• [Exercise]: Exactly as written, reproduce all of the entries.

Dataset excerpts
<<<<
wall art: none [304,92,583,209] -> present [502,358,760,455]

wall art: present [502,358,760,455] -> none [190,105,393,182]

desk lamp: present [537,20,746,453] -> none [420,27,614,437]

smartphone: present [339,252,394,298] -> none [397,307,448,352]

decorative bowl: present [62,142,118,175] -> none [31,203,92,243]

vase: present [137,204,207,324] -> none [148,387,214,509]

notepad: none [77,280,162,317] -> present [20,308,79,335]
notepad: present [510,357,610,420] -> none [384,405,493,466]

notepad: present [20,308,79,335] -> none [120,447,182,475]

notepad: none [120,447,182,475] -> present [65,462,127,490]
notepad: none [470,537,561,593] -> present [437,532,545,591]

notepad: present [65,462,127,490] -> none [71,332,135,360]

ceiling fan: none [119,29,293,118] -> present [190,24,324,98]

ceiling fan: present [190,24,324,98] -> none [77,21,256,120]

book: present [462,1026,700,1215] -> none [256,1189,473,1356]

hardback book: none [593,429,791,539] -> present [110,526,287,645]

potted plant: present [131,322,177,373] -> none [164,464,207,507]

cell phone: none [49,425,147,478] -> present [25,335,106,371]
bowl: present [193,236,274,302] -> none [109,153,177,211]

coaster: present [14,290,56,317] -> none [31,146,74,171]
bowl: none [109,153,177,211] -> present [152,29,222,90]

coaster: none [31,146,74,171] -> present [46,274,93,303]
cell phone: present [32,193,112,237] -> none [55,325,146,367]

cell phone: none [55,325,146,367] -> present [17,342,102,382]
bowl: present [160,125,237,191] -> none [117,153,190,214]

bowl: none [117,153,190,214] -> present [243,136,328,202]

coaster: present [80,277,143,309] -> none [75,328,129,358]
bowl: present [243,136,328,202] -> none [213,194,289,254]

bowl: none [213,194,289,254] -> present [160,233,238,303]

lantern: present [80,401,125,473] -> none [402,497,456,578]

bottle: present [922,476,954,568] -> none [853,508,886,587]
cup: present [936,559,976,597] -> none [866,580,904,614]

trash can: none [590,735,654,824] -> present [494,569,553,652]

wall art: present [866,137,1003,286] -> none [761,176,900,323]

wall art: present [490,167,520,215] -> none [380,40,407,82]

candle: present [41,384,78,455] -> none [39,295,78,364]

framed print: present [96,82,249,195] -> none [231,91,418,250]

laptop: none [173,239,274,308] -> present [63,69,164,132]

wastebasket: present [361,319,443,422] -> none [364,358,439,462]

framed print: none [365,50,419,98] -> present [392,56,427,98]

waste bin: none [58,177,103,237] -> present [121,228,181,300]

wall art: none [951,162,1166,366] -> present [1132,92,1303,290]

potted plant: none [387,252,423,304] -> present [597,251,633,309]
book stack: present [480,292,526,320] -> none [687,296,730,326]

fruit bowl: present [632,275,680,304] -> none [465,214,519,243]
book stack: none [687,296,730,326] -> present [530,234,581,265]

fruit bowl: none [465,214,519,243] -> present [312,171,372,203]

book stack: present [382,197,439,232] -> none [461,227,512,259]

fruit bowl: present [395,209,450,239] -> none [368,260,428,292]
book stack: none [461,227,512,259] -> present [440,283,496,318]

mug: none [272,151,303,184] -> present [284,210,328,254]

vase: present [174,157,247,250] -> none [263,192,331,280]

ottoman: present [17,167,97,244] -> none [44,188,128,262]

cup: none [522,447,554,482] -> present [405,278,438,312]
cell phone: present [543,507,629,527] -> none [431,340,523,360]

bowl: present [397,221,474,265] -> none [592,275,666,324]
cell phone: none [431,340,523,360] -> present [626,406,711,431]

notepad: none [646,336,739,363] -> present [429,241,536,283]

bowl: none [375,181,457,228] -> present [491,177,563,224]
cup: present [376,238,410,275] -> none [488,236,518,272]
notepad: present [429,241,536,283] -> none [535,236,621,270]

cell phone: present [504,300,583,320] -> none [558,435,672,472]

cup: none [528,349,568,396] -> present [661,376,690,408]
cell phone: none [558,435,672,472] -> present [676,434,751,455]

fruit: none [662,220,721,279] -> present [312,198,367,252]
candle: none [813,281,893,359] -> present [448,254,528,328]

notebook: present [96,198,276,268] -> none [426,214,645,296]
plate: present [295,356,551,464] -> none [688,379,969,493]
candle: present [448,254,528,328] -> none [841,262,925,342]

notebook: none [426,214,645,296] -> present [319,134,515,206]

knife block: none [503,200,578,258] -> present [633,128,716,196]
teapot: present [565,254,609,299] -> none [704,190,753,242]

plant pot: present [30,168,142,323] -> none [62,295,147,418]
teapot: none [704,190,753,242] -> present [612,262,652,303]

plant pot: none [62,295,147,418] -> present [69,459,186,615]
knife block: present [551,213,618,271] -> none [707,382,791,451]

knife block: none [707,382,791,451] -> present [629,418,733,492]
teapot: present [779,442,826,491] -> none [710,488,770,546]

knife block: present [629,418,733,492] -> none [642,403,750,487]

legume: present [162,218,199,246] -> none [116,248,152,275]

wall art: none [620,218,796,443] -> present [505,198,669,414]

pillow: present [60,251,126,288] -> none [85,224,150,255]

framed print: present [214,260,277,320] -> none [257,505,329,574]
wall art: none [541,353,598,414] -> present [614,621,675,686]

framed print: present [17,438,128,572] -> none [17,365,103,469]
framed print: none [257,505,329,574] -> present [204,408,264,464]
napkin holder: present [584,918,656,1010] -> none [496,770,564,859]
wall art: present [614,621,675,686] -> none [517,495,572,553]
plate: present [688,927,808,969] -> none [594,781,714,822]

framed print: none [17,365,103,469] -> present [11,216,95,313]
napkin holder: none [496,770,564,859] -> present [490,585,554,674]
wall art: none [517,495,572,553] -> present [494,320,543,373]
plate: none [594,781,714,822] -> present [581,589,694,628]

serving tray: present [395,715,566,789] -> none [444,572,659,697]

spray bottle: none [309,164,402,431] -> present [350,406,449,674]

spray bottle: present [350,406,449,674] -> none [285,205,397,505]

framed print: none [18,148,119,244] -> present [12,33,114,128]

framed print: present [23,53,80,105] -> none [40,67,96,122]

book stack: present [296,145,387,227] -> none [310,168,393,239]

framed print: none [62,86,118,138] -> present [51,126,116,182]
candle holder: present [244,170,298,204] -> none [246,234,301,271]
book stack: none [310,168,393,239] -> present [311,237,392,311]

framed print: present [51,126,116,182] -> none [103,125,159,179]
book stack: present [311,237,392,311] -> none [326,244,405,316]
>>>>
• [Written response]:
wall art: none [304,92,583,209] -> present [502,358,760,455]

wall art: present [502,358,760,455] -> none [190,105,393,182]

desk lamp: present [537,20,746,453] -> none [420,27,614,437]

smartphone: present [339,252,394,298] -> none [397,307,448,352]

decorative bowl: present [62,142,118,175] -> none [31,203,92,243]

vase: present [137,204,207,324] -> none [148,387,214,509]

notepad: none [77,280,162,317] -> present [20,308,79,335]
notepad: present [510,357,610,420] -> none [384,405,493,466]

notepad: present [20,308,79,335] -> none [120,447,182,475]

notepad: none [120,447,182,475] -> present [65,462,127,490]
notepad: none [470,537,561,593] -> present [437,532,545,591]

notepad: present [65,462,127,490] -> none [71,332,135,360]

ceiling fan: none [119,29,293,118] -> present [190,24,324,98]

ceiling fan: present [190,24,324,98] -> none [77,21,256,120]

book: present [462,1026,700,1215] -> none [256,1189,473,1356]

hardback book: none [593,429,791,539] -> present [110,526,287,645]

potted plant: present [131,322,177,373] -> none [164,464,207,507]

cell phone: none [49,425,147,478] -> present [25,335,106,371]
bowl: present [193,236,274,302] -> none [109,153,177,211]

coaster: present [14,290,56,317] -> none [31,146,74,171]
bowl: none [109,153,177,211] -> present [152,29,222,90]

coaster: none [31,146,74,171] -> present [46,274,93,303]
cell phone: present [32,193,112,237] -> none [55,325,146,367]

cell phone: none [55,325,146,367] -> present [17,342,102,382]
bowl: present [160,125,237,191] -> none [117,153,190,214]

bowl: none [117,153,190,214] -> present [243,136,328,202]

coaster: present [80,277,143,309] -> none [75,328,129,358]
bowl: present [243,136,328,202] -> none [213,194,289,254]

bowl: none [213,194,289,254] -> present [160,233,238,303]

lantern: present [80,401,125,473] -> none [402,497,456,578]

bottle: present [922,476,954,568] -> none [853,508,886,587]
cup: present [936,559,976,597] -> none [866,580,904,614]

trash can: none [590,735,654,824] -> present [494,569,553,652]

wall art: present [866,137,1003,286] -> none [761,176,900,323]

wall art: present [490,167,520,215] -> none [380,40,407,82]

candle: present [41,384,78,455] -> none [39,295,78,364]

framed print: present [96,82,249,195] -> none [231,91,418,250]

laptop: none [173,239,274,308] -> present [63,69,164,132]

wastebasket: present [361,319,443,422] -> none [364,358,439,462]

framed print: none [365,50,419,98] -> present [392,56,427,98]

waste bin: none [58,177,103,237] -> present [121,228,181,300]

wall art: none [951,162,1166,366] -> present [1132,92,1303,290]

potted plant: none [387,252,423,304] -> present [597,251,633,309]
book stack: present [480,292,526,320] -> none [687,296,730,326]

fruit bowl: present [632,275,680,304] -> none [465,214,519,243]
book stack: none [687,296,730,326] -> present [530,234,581,265]

fruit bowl: none [465,214,519,243] -> present [312,171,372,203]

book stack: present [382,197,439,232] -> none [461,227,512,259]

fruit bowl: present [395,209,450,239] -> none [368,260,428,292]
book stack: none [461,227,512,259] -> present [440,283,496,318]

mug: none [272,151,303,184] -> present [284,210,328,254]

vase: present [174,157,247,250] -> none [263,192,331,280]

ottoman: present [17,167,97,244] -> none [44,188,128,262]

cup: none [522,447,554,482] -> present [405,278,438,312]
cell phone: present [543,507,629,527] -> none [431,340,523,360]

bowl: present [397,221,474,265] -> none [592,275,666,324]
cell phone: none [431,340,523,360] -> present [626,406,711,431]

notepad: none [646,336,739,363] -> present [429,241,536,283]

bowl: none [375,181,457,228] -> present [491,177,563,224]
cup: present [376,238,410,275] -> none [488,236,518,272]
notepad: present [429,241,536,283] -> none [535,236,621,270]

cell phone: present [504,300,583,320] -> none [558,435,672,472]

cup: none [528,349,568,396] -> present [661,376,690,408]
cell phone: none [558,435,672,472] -> present [676,434,751,455]

fruit: none [662,220,721,279] -> present [312,198,367,252]
candle: none [813,281,893,359] -> present [448,254,528,328]

notebook: present [96,198,276,268] -> none [426,214,645,296]
plate: present [295,356,551,464] -> none [688,379,969,493]
candle: present [448,254,528,328] -> none [841,262,925,342]

notebook: none [426,214,645,296] -> present [319,134,515,206]

knife block: none [503,200,578,258] -> present [633,128,716,196]
teapot: present [565,254,609,299] -> none [704,190,753,242]

plant pot: present [30,168,142,323] -> none [62,295,147,418]
teapot: none [704,190,753,242] -> present [612,262,652,303]

plant pot: none [62,295,147,418] -> present [69,459,186,615]
knife block: present [551,213,618,271] -> none [707,382,791,451]

knife block: none [707,382,791,451] -> present [629,418,733,492]
teapot: present [779,442,826,491] -> none [710,488,770,546]

knife block: present [629,418,733,492] -> none [642,403,750,487]

legume: present [162,218,199,246] -> none [116,248,152,275]

wall art: none [620,218,796,443] -> present [505,198,669,414]

pillow: present [60,251,126,288] -> none [85,224,150,255]

framed print: present [214,260,277,320] -> none [257,505,329,574]
wall art: none [541,353,598,414] -> present [614,621,675,686]

framed print: present [17,438,128,572] -> none [17,365,103,469]
framed print: none [257,505,329,574] -> present [204,408,264,464]
napkin holder: present [584,918,656,1010] -> none [496,770,564,859]
wall art: present [614,621,675,686] -> none [517,495,572,553]
plate: present [688,927,808,969] -> none [594,781,714,822]

framed print: none [17,365,103,469] -> present [11,216,95,313]
napkin holder: none [496,770,564,859] -> present [490,585,554,674]
wall art: none [517,495,572,553] -> present [494,320,543,373]
plate: none [594,781,714,822] -> present [581,589,694,628]

serving tray: present [395,715,566,789] -> none [444,572,659,697]

spray bottle: none [309,164,402,431] -> present [350,406,449,674]

spray bottle: present [350,406,449,674] -> none [285,205,397,505]

framed print: none [18,148,119,244] -> present [12,33,114,128]

framed print: present [23,53,80,105] -> none [40,67,96,122]

book stack: present [296,145,387,227] -> none [310,168,393,239]

framed print: none [62,86,118,138] -> present [51,126,116,182]
candle holder: present [244,170,298,204] -> none [246,234,301,271]
book stack: none [310,168,393,239] -> present [311,237,392,311]

framed print: present [51,126,116,182] -> none [103,125,159,179]
book stack: present [311,237,392,311] -> none [326,244,405,316]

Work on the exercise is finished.